On the question of fees, the State obtains €1 billion per year for the provision of the ELG. By the end of January or February, if the guarantee no longer existed, we would still obtain fees from the existence of the guarantee because it is on a five-year maturity basis and only comes to an end at the end of five years, even if the guarantee is no longer in place. It is not the case that the income the State receives from the guarantee will completely disappear overnight. The State will be weaned off and we are factoring that into the macroeconomic framework in terms of next year and the resources available to it.

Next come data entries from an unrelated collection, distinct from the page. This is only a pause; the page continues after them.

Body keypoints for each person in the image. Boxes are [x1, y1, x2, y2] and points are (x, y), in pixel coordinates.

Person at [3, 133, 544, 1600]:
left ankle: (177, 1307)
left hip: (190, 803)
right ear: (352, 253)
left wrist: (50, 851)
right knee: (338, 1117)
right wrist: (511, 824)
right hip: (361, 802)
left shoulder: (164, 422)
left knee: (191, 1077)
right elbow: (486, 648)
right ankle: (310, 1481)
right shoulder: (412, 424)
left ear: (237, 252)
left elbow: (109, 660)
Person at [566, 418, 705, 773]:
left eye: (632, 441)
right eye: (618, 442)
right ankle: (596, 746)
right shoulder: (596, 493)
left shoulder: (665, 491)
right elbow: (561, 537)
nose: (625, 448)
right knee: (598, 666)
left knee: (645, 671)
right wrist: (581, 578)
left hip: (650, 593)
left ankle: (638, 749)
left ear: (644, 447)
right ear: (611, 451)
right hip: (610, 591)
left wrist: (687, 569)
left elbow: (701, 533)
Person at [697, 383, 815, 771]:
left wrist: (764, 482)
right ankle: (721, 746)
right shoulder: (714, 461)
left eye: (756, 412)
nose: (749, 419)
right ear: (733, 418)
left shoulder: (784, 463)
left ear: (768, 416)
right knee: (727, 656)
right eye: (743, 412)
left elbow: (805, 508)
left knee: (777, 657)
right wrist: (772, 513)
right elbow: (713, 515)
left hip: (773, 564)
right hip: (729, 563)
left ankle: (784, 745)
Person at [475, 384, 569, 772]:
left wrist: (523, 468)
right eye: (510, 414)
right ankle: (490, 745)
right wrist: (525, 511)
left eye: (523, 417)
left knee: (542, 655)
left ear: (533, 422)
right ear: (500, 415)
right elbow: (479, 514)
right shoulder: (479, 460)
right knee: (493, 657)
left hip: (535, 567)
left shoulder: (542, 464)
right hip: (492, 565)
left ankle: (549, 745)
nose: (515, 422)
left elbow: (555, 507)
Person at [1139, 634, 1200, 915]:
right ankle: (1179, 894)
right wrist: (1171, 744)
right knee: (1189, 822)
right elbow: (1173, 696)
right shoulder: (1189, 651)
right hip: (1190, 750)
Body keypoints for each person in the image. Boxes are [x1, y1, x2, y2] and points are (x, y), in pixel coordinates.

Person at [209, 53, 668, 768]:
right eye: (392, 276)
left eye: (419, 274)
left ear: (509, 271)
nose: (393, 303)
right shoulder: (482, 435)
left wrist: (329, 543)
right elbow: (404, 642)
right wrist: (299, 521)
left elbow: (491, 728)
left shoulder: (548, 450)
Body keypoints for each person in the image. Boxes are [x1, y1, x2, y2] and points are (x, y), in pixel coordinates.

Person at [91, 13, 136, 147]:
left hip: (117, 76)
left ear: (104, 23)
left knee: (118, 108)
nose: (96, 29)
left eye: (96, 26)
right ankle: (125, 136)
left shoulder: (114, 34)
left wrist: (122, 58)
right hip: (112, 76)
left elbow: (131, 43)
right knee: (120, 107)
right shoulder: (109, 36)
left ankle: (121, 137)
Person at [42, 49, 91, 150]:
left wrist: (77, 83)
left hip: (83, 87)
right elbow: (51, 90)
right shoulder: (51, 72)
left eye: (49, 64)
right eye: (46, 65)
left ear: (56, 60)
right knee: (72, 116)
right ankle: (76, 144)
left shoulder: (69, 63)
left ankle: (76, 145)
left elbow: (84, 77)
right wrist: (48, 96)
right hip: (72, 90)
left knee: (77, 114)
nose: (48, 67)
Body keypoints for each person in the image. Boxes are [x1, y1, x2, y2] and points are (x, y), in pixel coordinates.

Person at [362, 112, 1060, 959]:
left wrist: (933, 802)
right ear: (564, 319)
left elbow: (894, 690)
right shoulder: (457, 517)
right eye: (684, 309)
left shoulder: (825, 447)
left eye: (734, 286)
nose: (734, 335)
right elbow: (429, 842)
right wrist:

I ask the House to accept that Ireland is a small country that has come to an appalling time in its economic history. Dreadful mistakes were made in terms of the decisions taken, as Senator Barrett and others said. We will come back from this and the only way to come back is to have a viable banking sector. That is why the decisions the Government has taken in terms of restructuring the banking sector in Ireland are essential to recovery. What do we want more than anything else? We want our money back. We want the money invested in these banks over a period of years to be returned in order that, for taxpayers in the future, the funds can be used for investment, jobs and development purposes. That is the ambition of the Government and the passage of the motion will help us to reposition the Irish banking sector towards more normal, profitable and positive territory.

Question put:
The Seanad divided: Tá, 37; Níl, 4.

  • Barrett, Sean D.
  • Bradford, Paul.
  • Brennan, Terry.
  • Byrne, Thomas.
  • Clune, Deirdre.
  • Coghlan, Eamonn.
  • Coghlan, Paul.
  • Conway, Martin.
  • Cummins, Maurice.
  • D'Arcy, Jim.
  • D'Arcy, Michael.
  • Daly, Mark.
  • Gilroy, John.
  • Hayden, Aideen.
  • Heffernan, James.
  • Henry, Imelda.
  • Higgins, Lorraine.
  • Keane, Cáit.
  • Kelly, John.
  • Landy, Denis.
  • Leyden, Terry.
  • MacSharry, Marc.
  • Moloney, Marie.
  • Mooney, Paschal.
  • Moran, Mary.
  • Mulcahy, Tony.
  • Mullen, Rónán.
  • Mullins, Michael.
  • O'Donovan, Denis.
  • O'Neill, Pat.
  • O'Sullivan, Ned.
  • Quinn, Feargal.
  • Sheahan, Tom.
  • van Turnhout, Jillian.
  • Walsh, Jim.
  • Whelan, John.
  • Wilson, Diarmuid.

Níl

  • Cullinane, David.
  • Norris, David.
  • Ó Clochartaigh, Trevor.
  • Reilly, Kathryn.
Tellers: Tá, Senators Paul Coghlan and Aideen Hayden; Níl, Senators David Cullinane and Kathryn Reilly.
Question declared carried.

Senator Thomas Byrne voted in Senator Darragh O'Brien's seat, but that does not affect the result of the vote.

Wishful thinking by Senator Byrne.

The coup has taken place.

He would be delighted to be rid of the job.